Maxima finding algorithm implemented in Python recreated from implementation in Fiji(ImageJ)
This is a re-implementation of the java plugin written by Michael Schmid and Wayne Rasband for ImageJ. The original java code source can be found in: https://imagej.nih.gov/ij/developer/source/ij/plugin/filter/MaximumFinder.java.html
This implementation remains faithful to the original implementation but is not 100% optimised. The java version is faster but this could be alleviated by compiling c code for parts of the code. This script is simply to provide the functionality of the ImageJ find maxima algorithm to individuals writing pure python script.
The algorithm works as follows:
The first stage in the maxima finding algorithm is to find the local maxima. This involves processing the image with a 3x3 neighbourhood maximum filter. Once filtered this image is compared back to the original, where the pixels are the same value represents the locations of the local maxima. Typically there are far too many local maxima to be meaningful so the goal is then to merge and prune this maxima using some kind of measure of quality. In the case of algorithm a single parameter is used, the noise tolerance (Prominence). If a maxima is close to another then the maxima will be merged or removed based on the below criteria.
Starting with the brightest maxima and working down the intensities:
- Expand out (‘flood fill’) from each maxima location.
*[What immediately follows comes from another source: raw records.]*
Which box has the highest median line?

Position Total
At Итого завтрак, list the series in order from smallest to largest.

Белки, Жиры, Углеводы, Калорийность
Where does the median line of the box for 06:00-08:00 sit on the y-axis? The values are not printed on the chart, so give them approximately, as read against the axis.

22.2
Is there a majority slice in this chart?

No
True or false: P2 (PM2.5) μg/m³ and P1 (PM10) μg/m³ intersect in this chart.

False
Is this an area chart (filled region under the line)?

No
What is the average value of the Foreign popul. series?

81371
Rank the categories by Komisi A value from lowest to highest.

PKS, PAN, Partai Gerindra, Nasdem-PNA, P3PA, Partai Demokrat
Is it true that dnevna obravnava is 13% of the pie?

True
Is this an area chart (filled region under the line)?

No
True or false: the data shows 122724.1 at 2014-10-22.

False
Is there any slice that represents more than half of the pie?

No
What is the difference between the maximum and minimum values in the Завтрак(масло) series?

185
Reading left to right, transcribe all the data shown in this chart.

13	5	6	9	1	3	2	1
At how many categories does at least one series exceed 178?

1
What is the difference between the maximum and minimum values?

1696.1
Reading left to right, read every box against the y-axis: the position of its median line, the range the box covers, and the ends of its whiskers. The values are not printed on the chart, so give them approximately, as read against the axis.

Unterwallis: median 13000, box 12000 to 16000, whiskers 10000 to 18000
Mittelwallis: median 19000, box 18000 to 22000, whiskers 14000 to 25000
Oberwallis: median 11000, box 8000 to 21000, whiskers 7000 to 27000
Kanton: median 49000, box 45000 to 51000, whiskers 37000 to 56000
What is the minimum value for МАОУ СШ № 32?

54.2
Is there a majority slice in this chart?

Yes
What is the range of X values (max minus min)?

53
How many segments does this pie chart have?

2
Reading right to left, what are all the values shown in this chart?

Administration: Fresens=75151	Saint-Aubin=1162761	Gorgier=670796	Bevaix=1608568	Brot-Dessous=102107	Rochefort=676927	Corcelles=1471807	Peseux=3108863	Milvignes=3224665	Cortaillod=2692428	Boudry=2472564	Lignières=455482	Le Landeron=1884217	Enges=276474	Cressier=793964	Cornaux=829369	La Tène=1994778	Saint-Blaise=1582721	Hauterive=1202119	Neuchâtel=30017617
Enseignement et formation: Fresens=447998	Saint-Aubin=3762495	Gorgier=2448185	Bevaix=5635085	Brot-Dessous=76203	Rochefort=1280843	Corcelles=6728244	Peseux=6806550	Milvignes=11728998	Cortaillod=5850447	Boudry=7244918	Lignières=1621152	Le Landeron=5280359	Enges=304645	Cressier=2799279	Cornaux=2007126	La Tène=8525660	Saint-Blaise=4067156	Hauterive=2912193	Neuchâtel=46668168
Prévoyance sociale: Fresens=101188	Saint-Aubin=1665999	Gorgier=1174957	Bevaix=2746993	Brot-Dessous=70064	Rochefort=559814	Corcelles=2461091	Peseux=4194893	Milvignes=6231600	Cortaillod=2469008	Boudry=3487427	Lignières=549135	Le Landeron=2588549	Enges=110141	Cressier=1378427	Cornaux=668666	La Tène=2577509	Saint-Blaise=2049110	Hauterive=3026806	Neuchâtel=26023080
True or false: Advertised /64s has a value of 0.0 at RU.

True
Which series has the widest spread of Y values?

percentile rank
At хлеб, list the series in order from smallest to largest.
Neighbouring pixels within a noise tolerance (notl) of the maxima are scanned until the region within tolerance is exhausted.
- If the pixels are equal to the maxima, mark this as equal.
- If a greater maxima is met, ignore the active maxima.
- If the pixels are less than maxima, but greater than maxima minus the noise tolerance, mark as listed.
- Mark all ‘listed’ pixels 'processed' if they are included within a valid peak region, otherwise reset them.
- From the regions containing a peak, calculate the best pixel to be considered as maxima based on minimum distance calculation with all those maxima considered equal.